В начале 30-х гг. государев «верх» вдруг осиротел. Великая старица Марфа Ивановна давно носила в себе серьезную болезнь; из горьких испытаний Смуты она вышла бодрая духом, но подверженная каким-то болезненным припадкам. Тем не менее, кончина постигла ее неожиданно для окружающих 27 января 1631 г., а через три года, 1 октября 1634 г., сошел в могилу и патриарх Филарет Никитич. После стольких тяжелых впечатлений детства и юности, мягкая натура царя Михаила не могла не быть удручена этими потерями. Но ими не кончились испытания, назначенные ему судьбой. В семейной жизни царь испытал еще ряд ударов. 17 марта 1629 г. родился, после нескольких детей женского пола, желанный первенец: царевич Алексей; в 1634-м — второй сын, Иван, но он умер пятилетним ребенком, и в том же 1639 г. скончался, «немного пожив», новорожденный царевич Василий. Следующие годы были отравлены осложнениями, какие вызвал проект брака старшей дочери царской, Ирины Михайловны, с Вольдемаром, принцем датским, третьим сыном короля Христиана. Принца вызвали в Москву в 1643 г., хотя знали, что король ставит неприемлемые условия: свободу вероисповедания для королевича и его двора, сохранение западных бытовых навыков, иноземной свиты, какую он сохранит при себе. Пошли долгие пререкания о перемене веры, причем царь Михаил пытался лично убедить Вольдемара, что ему необходимо вторично принять св. крещение. Тщетно просил принц отпустить его домой, пытался даже бежать, его отпустил только царь Алексей Михайлович летом 1645 г

Царь Михаил Федорович скончался в ночь с 12 на 13 июля 1645 г., оставив о себе память необычайно мягкого и доброго человека, который был так милостив к окружающим, что «любляше и миловаше их и все подаяше им, яко они прошаху», хотя за добро ему часто платили заносчивой непокорностью и своеволием; предание сохранило одну черту, дополняющую этот облик: большую любовь к цветам.

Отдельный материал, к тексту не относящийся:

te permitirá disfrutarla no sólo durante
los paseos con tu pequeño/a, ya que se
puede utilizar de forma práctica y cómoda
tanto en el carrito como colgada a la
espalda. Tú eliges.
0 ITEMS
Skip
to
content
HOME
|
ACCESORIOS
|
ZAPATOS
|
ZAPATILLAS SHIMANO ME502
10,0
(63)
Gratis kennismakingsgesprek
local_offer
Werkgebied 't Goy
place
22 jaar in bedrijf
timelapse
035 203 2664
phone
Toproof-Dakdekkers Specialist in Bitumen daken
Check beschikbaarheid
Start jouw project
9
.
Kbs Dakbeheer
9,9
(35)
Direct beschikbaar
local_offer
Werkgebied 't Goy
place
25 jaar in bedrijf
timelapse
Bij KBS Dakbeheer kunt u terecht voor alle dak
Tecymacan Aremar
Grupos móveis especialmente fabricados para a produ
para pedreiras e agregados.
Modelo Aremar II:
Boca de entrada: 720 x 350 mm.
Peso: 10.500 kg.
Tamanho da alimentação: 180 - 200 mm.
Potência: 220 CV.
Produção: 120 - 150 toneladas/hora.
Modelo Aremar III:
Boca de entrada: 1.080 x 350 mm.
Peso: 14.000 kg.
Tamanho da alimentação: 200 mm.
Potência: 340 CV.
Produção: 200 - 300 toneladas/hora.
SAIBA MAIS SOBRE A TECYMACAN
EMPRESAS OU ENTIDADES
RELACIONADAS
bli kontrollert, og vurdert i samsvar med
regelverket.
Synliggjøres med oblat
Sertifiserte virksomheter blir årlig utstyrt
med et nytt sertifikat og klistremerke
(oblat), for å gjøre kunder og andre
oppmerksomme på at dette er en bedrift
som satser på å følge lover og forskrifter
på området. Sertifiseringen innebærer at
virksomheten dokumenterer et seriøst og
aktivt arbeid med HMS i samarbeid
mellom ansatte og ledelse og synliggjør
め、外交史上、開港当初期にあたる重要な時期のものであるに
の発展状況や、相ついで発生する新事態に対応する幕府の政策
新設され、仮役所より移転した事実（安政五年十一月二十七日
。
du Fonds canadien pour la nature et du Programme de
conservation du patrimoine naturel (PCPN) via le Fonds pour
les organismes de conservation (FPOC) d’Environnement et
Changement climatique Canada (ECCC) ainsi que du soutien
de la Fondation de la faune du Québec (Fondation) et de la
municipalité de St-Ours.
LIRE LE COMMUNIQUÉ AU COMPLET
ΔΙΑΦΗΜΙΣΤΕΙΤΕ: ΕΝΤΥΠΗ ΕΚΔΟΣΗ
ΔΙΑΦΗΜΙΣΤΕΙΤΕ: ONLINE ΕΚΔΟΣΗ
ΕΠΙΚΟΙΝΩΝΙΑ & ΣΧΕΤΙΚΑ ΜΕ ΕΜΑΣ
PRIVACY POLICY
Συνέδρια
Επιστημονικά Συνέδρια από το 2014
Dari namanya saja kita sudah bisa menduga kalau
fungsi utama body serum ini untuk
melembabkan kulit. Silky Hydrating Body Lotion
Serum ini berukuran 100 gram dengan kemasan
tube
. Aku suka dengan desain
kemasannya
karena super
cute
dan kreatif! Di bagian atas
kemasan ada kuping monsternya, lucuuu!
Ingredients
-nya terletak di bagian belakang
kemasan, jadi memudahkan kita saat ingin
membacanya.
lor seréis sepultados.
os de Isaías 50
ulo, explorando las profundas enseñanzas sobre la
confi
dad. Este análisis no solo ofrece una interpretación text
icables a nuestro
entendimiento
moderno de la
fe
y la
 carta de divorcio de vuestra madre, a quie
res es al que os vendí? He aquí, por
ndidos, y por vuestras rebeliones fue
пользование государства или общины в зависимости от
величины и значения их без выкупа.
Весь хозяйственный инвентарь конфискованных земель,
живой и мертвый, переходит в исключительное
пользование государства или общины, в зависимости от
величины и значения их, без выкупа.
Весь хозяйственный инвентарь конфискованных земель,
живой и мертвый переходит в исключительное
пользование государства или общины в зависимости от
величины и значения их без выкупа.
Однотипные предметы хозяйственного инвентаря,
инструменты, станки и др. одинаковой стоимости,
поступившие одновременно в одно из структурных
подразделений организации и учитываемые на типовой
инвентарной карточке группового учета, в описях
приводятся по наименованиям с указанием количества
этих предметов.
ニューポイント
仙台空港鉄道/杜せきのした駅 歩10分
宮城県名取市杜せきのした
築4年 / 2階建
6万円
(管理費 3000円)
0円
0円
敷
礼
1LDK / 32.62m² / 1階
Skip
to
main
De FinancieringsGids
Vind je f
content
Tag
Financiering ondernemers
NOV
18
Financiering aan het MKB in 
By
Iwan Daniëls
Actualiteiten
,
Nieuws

Царь Михаил много тратил казны на выписку из-за границы редких растений для своего сада; для него впервые ввезены в Россию садовые розы, красота и аромат которых не были до него у нас известны. Видно, что крутая энергия родителей, как часто бывает, наложила печать мягкой, созерцательной пассивности на его натуру. К тому же царь Михаил никогда не отличался крепким здоровьем, а вторую половину жизни так «скорбел ножками», что часто не мог ходить, а возили его в возке. От «многого сиденья организм слабел, нарастала лимфатическая вялость. Под конец жизни царя врачи отмечали в нем «меланхолию, сиречь кручину».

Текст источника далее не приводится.